## Document passage
Hi all, few days ago I got a Milan in front of my lense.
PL8.5.0, FP7, VP5
Sony Alpha 77II, SAL 70400 G2,
ISO 250, 1/2000s, f5,6, focal length 400/600mm, size 6000x4000 (crop 2380x1586)
Well knowing, long distance images plus the big crop is critical, however I would kindly ask the community, if there are any suggestions how to sharpen the bird and to reduce the halos utilizing DxO only. Don’t care on the background trees.
Many thanks in advance
HGF
@George , thank you for your response. You tried to use Microcontrast to sharpen the pixels, I tried using Fine Contrast. What would be the better choice?
You put Lens Sharpness Optimization to 1.00 what makes sense to me.
And you tried to optimize contrast utilizing the Tone Curve. I tried to achieve this by using the Spot Weighted Smart Lightning. What do you prefer?

## Data lines

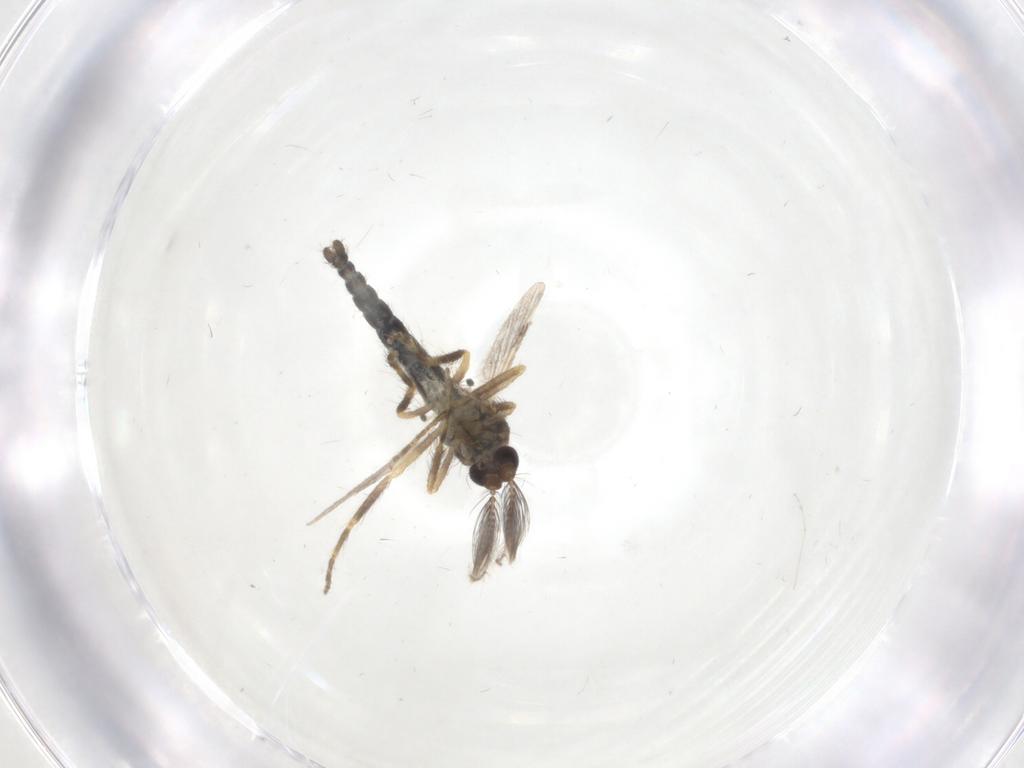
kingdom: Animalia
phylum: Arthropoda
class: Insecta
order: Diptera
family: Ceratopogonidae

==

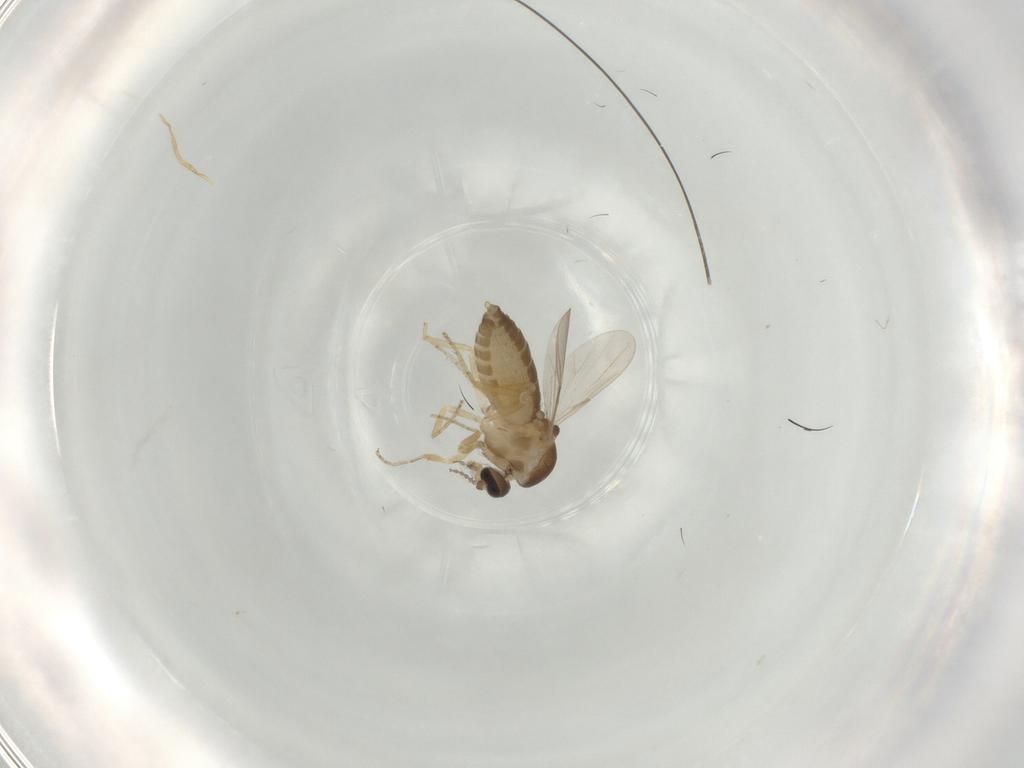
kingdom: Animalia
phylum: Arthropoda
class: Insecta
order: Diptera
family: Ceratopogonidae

## Problems and tasks
1. Rewrite the photo-editing post starting at the words "Well knowing, long" and ending after "the better choice?", with "Clarity" in place of "Microcontrast".
2. In the photo-editing post, what ISO setting was used for the image?

## Responses in order
1.
Well knowing, long distance images plus the big crop is critical, however I would kindly ask the community, if there are any suggestions how to sharpen the bird and to reduce the halos utilizing DxO only. Don’t care on the background trees.
Many thanks in advance
HGF
@George , thank you for your response. You tried to use Clarity to sharpen the pixels, I tried using Fine Contrast. What would be the better choice?

2. ISO 250